Isabelle Bracamonte wrote:

> I, and you, are being trained to stick out of a chorus
> -- to cut through the big ensembles. If, for example,
> I end up full-blown spinto at some point, I'm not
> going to want to "blend" when Susannah and Aida are
> singing full-blown lines right through a huge onstage
> chorus. In Floyd's preaching scene, the chorus swells
> up to a forte and Susannah cleaves right through them
> with her "No"s -- and it's upper middle singing, right
> through their upper-middle singing. Singers have to
> be trained to pierce through a chorus; why are you
> sabotaging your training, especially before your
> technique is stable, by teaching yourself NOT to stick
> out of a group?

Because it's not an either/or situation, Isabelle. I can do both (or I
could when I was still singing) and I worked with plenty of others who
could.

> Duets and ensembles are still a matter of "cutting"
> singing -- listen to any Cosi ensemble; you can pick
> out every voice individually at every point.

Well, there are places where you shouldn't be able to.
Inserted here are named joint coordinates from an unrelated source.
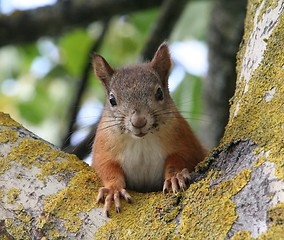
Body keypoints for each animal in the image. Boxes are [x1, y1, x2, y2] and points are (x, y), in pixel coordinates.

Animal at [92, 42, 207, 217]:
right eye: (112, 99)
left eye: (159, 93)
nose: (138, 122)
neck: (141, 141)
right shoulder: (103, 147)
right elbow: (107, 168)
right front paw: (114, 190)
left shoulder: (185, 141)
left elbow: (180, 158)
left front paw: (175, 177)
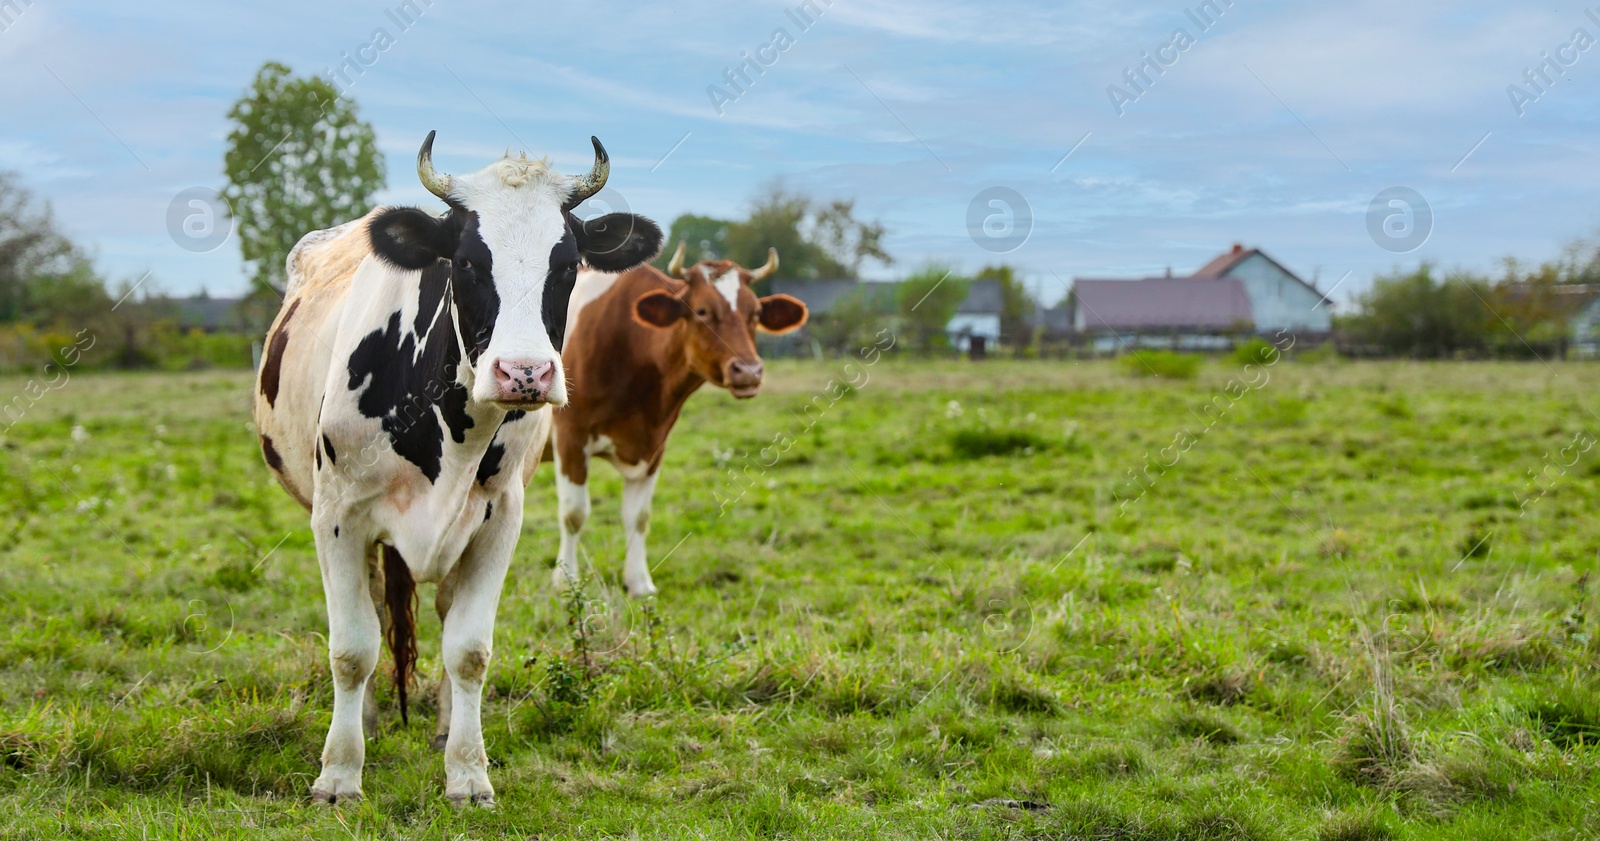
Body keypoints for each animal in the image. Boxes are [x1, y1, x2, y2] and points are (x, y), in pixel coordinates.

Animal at [254, 133, 662, 812]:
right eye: (467, 263)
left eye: (568, 265)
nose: (524, 373)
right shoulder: (336, 518)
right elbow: (351, 650)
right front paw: (338, 775)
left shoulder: (499, 520)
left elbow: (469, 651)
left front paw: (468, 774)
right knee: (375, 613)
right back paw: (368, 721)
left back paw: (445, 724)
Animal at [556, 243, 812, 601]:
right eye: (702, 311)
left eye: (756, 314)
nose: (748, 371)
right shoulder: (570, 436)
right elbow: (574, 513)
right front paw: (566, 581)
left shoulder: (655, 444)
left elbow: (638, 516)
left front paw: (639, 582)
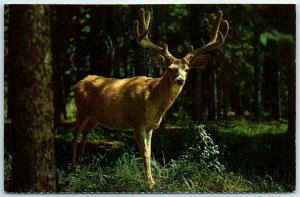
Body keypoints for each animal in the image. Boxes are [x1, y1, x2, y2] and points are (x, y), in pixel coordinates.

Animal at [71, 8, 229, 186]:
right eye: (169, 68)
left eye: (187, 69)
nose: (180, 80)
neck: (153, 100)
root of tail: (78, 83)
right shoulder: (137, 121)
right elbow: (145, 152)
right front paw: (150, 183)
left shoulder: (150, 127)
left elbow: (151, 150)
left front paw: (151, 179)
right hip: (81, 109)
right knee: (75, 133)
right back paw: (73, 165)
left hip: (95, 117)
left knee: (85, 133)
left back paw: (82, 162)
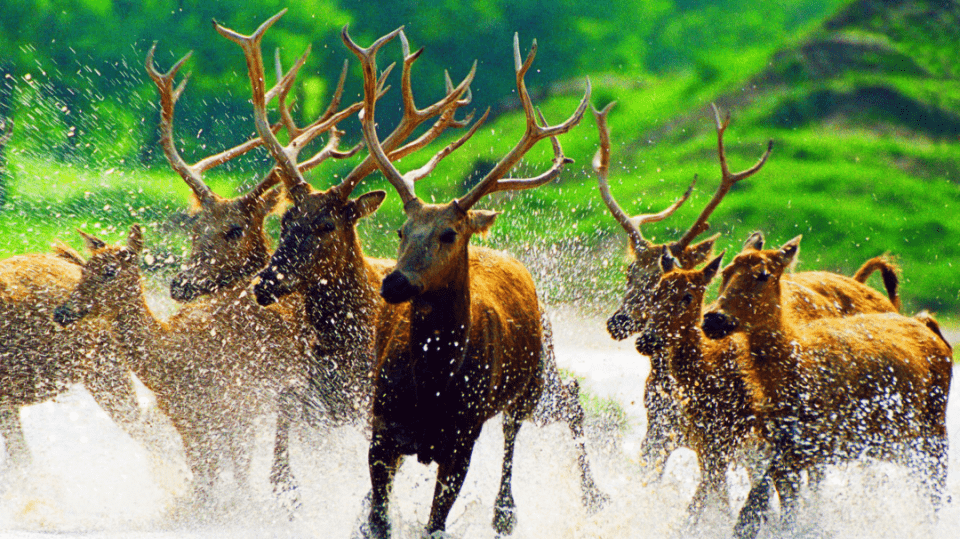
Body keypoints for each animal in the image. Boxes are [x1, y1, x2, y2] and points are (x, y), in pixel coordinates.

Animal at [51, 225, 316, 516]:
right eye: (84, 269)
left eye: (110, 271)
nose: (62, 312)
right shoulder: (186, 421)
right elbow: (205, 478)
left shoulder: (236, 409)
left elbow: (237, 473)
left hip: (291, 380)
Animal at [342, 23, 604, 536]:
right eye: (400, 230)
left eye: (448, 234)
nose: (394, 284)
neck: (432, 385)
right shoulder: (381, 428)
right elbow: (378, 519)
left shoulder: (461, 439)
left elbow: (435, 524)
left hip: (531, 384)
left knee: (517, 443)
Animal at [696, 236, 952, 539]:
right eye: (725, 272)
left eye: (763, 274)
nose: (713, 319)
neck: (791, 370)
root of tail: (931, 330)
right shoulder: (784, 449)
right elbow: (776, 506)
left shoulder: (816, 444)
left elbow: (761, 506)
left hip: (933, 433)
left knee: (934, 490)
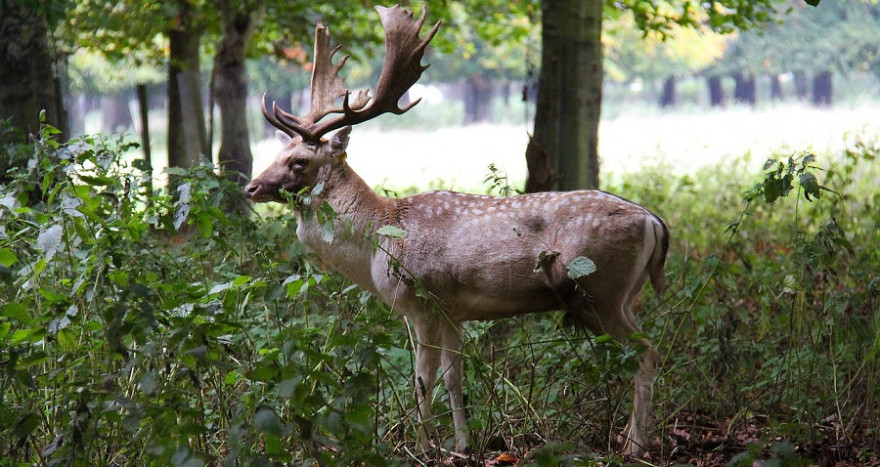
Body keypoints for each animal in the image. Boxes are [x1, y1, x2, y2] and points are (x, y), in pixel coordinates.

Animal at [244, 3, 672, 458]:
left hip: (597, 287)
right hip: (624, 294)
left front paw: (421, 445)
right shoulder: (452, 311)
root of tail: (653, 221)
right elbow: (453, 378)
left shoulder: (423, 301)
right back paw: (629, 438)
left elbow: (421, 380)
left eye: (300, 161)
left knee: (647, 353)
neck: (378, 239)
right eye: (279, 152)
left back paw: (635, 446)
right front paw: (462, 444)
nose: (251, 187)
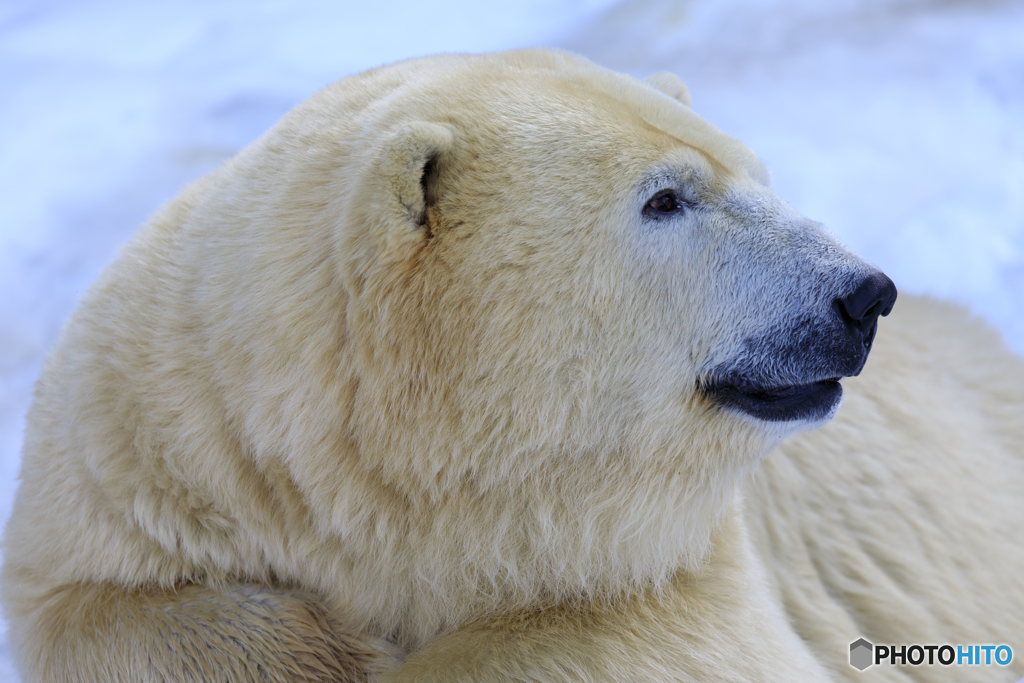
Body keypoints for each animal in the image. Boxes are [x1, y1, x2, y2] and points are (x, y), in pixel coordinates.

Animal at [2, 49, 1024, 683]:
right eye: (665, 198)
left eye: (757, 176)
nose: (862, 295)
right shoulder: (160, 442)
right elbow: (91, 607)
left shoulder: (674, 559)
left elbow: (650, 646)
Where the music
is truly homophonic (I don't have Cosi in front of me at the moment, but
some parts of the Magic Flute spring to mind, particularly the three
ladies) there is a particular magic in hearing this single instrument
which is "the 3 ladies". In music like this you are no different from a
player in a string quartet, where the basic instrumental sound is all
the same, or a wind quintet where each instrument has a distinctive
tone. Instrumentalists in such groups can all cat through where the
music demands, yet listen to any professional chamber group and you will
hear them at times play "as one instrument". Yet, if you're musical, you
will still be able to distinguish the individual musical line.

Some ensemble writing is almost impossible to blend. Why do you think
the last solo lines of Beethoven's ninth symphony nearly always sound so
bloody awful? I _have_ heard it sound beautifully blended, but rarely -
it's usually sung by four soloists chosen for their _individual_
qualities who have been allowed by the conductor to do their own thing.
It's certainly partly Beethoven's fault, he did write some rather iffy
sonorities at times when he was deaf - though I wonder how the singers
in his day would have sounded in this passage.

> Or you can sing everything correctly, with ring and
> cut, and practice seeing if you can (at the same
> dynamic level as everyone else) stick out anyway.
> Then when your director glares at you, say, "But I
> have a naturally large instrument, I am a future
> Butterfly/ Radames/Eboli/Wotan!" This tactic will
> arouse the jealousy of your fellow students and the
> ire of the director,

...who, of course, understands nothing whatever about singing, certainly
by comparison with the students. I really don't know why this numbskull
was appointed (continued on p.94).

I'm sorry. My immediate reaction as that director would be "this student
has an ego problem"


> I just think it's a waste of time. Opera chorus is
> not so bad, since everyone in it is a trained singer
> and directors have usually given up on the blend thing
> and stick to staging (at least at San Francisco Opera,
> where the chorus sounds horrible most of the time and
> you can hear individual voices sticking out all over
> the place).

So what point are you making here? That the horrible-sounding chorus
full of aspiring soloists is a worthy thing to aspire to? Why is it "not
so bad"?

If these singers never get any further than the chorus, then maybe that
page-turning option would have been better.